Strange Loop Conf – Pattern Matching @ Scale Using Finite State Machine” by Ajit Koti and Rashmi Shamprasad

Pattern Matching @ Scale Using Finite State Machine

Working with data often means trying to locate data that fits patterns, akin to finding a needle in a haystack. When we add big data from non homogenous sources to the mix, this problem becomes exponentially complex. One of the use cases at Netflix, is about improving the Sign Up experience through experimentation. Being able to find user journeys across billions of events; that follow certain patterns, is a key insight into simplifying the sign up process.

This gave us an idea to build a framework to express these user journey patterns that could be translated into a Non Deterministic Finite State Machine. One of the ideas that we adapted from Ken Thompson’s 1968 CACM paper, was to create an NDFA around patterns defined using regex that could support backtracking. The next step was applying the state machine across billions of events at scale using Spark. The final piece to the puzzle was to make it easily usable by Data Engineers, Scientists and Analysts alike.

In this talk, we will cover how we built this framework (dubbed “Conduit”) and the design decisions resulting from challenges along the way. We will also talk about how this can be adapted to real time applications in the future.

Scale By The Bay – Finding Needles In Big Data Haystacks…. By Rashmi Shamprasad & Ajit Koti

Working with data often means trying to locate data that fits patterns, akin to “Finding a needle in a haystack”. When we add big data from non homogenous sources to the mix, this problem becomes exponentially complex.

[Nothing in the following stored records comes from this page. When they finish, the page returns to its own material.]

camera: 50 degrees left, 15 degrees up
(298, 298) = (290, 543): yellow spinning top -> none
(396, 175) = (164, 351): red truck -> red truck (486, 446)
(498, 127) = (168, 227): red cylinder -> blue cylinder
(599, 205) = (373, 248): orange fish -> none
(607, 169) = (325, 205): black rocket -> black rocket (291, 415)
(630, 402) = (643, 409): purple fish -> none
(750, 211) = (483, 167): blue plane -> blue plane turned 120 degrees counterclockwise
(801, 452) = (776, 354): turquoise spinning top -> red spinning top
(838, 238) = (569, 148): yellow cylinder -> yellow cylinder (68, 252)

One of the use cases at Netflix, is about improving the Sign Up experience through experimentation. Being able to find user journeys across billions of events; that follow certain patterns, is a key insight into simplifying the sign up process. This gave us an idea to build a framework to express these user journey patterns that could be translated into a Non Deterministic Finite State Machine. One of the ideas that we adapted from Ken Thompson’s 1968 CACM paper, was to create a Non Deterministic Finite Automaton around patterns defined using regex. The next step was applying the state machine across billions of events at scale using Spark. The final piece to the puzzle was to make it easily usable by Data Engineers, Scientists and Analysts alike. In this talk, we will cover how we built this framework (dubbed “Conduit”) and the design decisions resulting from challenges along the way. We will also talk about how this can be adapted to real time applications in the future.